> Text shown
=== Section Start ===
A disability charity has praised a documentary about Katie Price and her son Harvey.
BBC One’s Katie Price: Harvey And Me, which aired on Monday, followed the model and her son, who is disabled, as he turned 18.
Harvey suffers from partial blindness, Prader-Willi syndrome, autism and learning and behavioural difficulties as a result of a rare genetic disorder.
If you have been affected by yesterday’s BBC documentary @KatiePrice "Harvey And Me" or want to discuss options around social care, college or funding please contact our helpline https://t.co/YZwW3MJCQH
— Sense (@sensecharity) January 26, 2021
Sense, which supports families dealing with complex disabilities, said it had been contacted by “many” parents in a similar position to Price after the programme was broadcast.
The charity’s chief executive Richard Kramer said: “The programme was incredible because as well as highlighting the issues that parents of children with complex disabilities face, it also showed its joyous and rewarding moments.
“Harvey is a star, and the incredible bond between him and Katie is clear.
=== Section End ===
> Extracted information
=== Section Start ===
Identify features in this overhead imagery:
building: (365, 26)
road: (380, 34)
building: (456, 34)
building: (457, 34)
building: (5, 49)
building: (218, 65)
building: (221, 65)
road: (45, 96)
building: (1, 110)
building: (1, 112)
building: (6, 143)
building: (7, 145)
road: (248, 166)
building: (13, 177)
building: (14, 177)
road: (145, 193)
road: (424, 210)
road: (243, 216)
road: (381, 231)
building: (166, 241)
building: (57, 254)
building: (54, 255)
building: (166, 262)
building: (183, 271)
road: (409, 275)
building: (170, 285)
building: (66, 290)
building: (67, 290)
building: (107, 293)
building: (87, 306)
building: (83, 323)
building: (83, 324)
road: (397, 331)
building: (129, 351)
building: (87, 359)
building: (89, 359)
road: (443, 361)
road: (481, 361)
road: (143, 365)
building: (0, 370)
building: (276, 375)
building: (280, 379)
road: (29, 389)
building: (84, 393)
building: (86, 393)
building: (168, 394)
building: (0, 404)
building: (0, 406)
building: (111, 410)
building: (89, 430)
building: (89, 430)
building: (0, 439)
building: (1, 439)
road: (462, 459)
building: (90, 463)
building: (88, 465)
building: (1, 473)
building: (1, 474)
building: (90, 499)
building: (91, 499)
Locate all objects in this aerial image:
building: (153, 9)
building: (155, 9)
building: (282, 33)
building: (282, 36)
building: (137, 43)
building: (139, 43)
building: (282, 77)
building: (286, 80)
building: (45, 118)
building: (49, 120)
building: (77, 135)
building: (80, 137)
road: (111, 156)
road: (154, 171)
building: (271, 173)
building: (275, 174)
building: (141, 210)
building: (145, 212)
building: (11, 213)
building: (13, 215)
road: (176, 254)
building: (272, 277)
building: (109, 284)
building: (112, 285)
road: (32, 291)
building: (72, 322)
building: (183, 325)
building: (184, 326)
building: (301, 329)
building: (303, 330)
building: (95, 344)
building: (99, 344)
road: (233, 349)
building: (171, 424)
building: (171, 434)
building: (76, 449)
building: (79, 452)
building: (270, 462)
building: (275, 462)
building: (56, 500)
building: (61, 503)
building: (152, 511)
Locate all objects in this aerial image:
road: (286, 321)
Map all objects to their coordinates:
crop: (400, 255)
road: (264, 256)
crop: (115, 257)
=== Section End ===
Can you extract the part of the article on the Katie Price documentary that begins at the words "Harvey suffers from" and stops after "Katie is clear.", copying it word for word? None of the data is needed here.

Harvey suffers from partial blindness, Prader-Willi syndrome, autism and learning and behavioural difficulties as a result of a rare genetic disorder.
If you have been affected by yesterday’s BBC documentary @KatiePrice "Harvey And Me" or want to discuss options around social care, college or funding please contact our helpline https://t.co/YZwW3MJCQH
— Sense (@sensecharity) January 26, 2021
Sense, which supports families dealing with complex disabilities, said it had been contacted by “many” parents in a similar position to Price after the programme was broadcast.
The charity’s chief executive Richard Kramer said: “The programme was incredible because as well as highlighting the issues that parents of children with complex disabilities face, it also showed its joyous and rewarding moments.
“Harvey is a star, and the incredible bond between him and Katie is clear.